Es waren Einrichtungsgegenstände, die in viele Einzelteile zerlegbar waren. Diese Einzelteile sollten nicht nur in ein einzelnes Baukastenschema passen. Man sollte die unterschiedlichsten Möbel daraus zusammenbauen können. Wichtig war jedoch nicht nur die Mehrzweckdienlichkeit der Partikel, sondern auch die Vielseitigkeit des Ganzen. Zum Beispiel sollte sich ein Schrank in einen Schreibtisch respektive in ein Bett kippen lassen. Am wichtigsten war ihr jedoch, daß sich der Gegenstand in jeder Position auch als Fitneßgerät nutzen lassen würde.

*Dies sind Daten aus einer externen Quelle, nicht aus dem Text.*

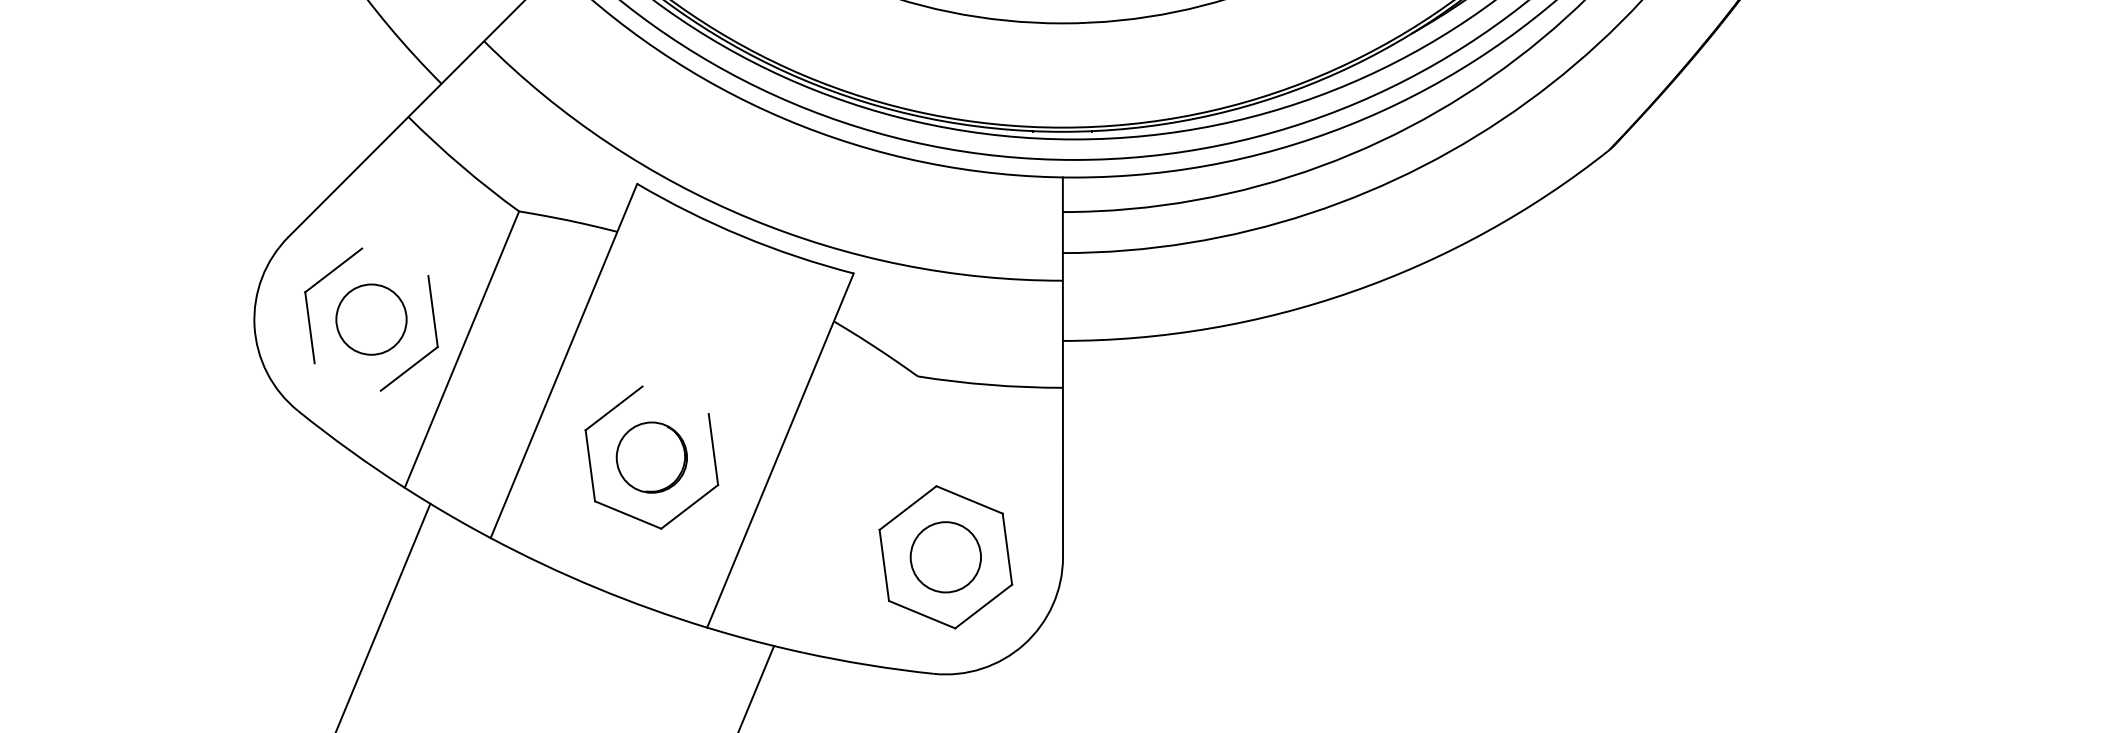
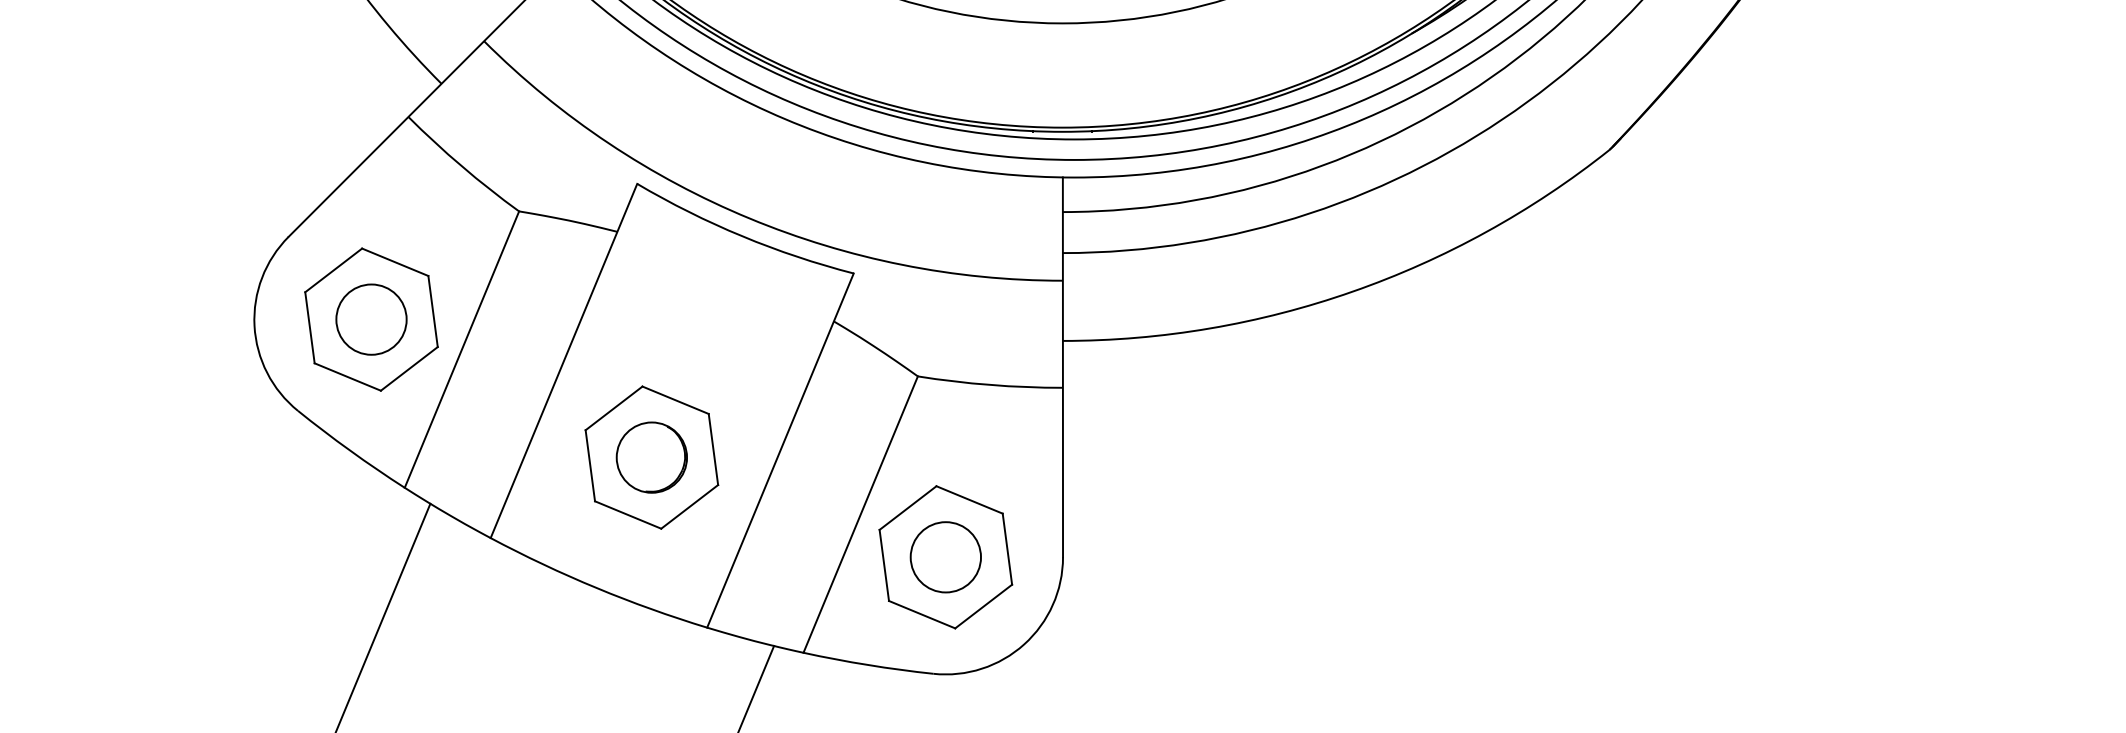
line at (395, 261): none -> present
line at (347, 376): none -> present
line at (675, 399): none -> present
line at (860, 514): none -> present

Erst später kamen ihr die Gedanken zu einer Konstruktion die es erlaubt, bei der Arbeit zu trainieren. Susanne hatte Cockpits erdacht, die aussahen wie individuelle Raumstationen auf der Enterprise und zugleich an Hometrainer erinnerten. Man sollte am computerisierten Arbeitsplatz mit multiplen Monitoren und Keyboards jederzeit in die Pedale treten können. Als eine ihrer geistreichsten Ideen erachtete sie den digitalen Trainer: ein vorprogrammierter Timer samt personalisiertem Trainingsprogramm, der via Online-Datenbanken ihre eigenen Übungsergebnisse auf eine numerische Vergleichsebene mit anderen Nutzern dieser Geräte setzen sollte. Später, nachdem sie das BSZ erfolgreich abgeschlossen und ein Praktikum im Ausland absolviert hatte, war sie längst nicht mehr nur darum bemüht, ihre eigenen Wünsche auf potentielle Prototypen zu projizieren. Sie hatte ihre während des Workouts entstandenen Visionen längst zu Geschäftsmodellen und Businessplänen verdichtet. Auf der Suche nach Lücken und Nischen kam ihr dann auch die Idee, daß ja vielleicht nicht alle an Bewegung bei der Arbeit denken, jedoch trotzdem in dieser Zeit gern ein paar Kilo verlieren und ihre Muskulatur auf Vordermann bringen würden.
Dabei herausgekommen ist ein Bürosessel mit integriertem Tone Master Digital , dessen Steuergerät eine Reihe modulierter Impulse erzeugt, die wiederum von 10 Leitpads an die Muskeln übertragen werden. Diese Impulse werden quasi unmerklich bei jeder Art von geistiger Arbeit wiederholt, um mit effizienten und angenehmen Muskelkontraktionen eine normale sportliche Betätigung zu simulieren. Susanne ist stolz auf das wohl modernste Stück in ihrem Laden am Marktplatz in Tamsweg. Am liebsten sitzt sie selber drin und erdenkt neue Prototypen.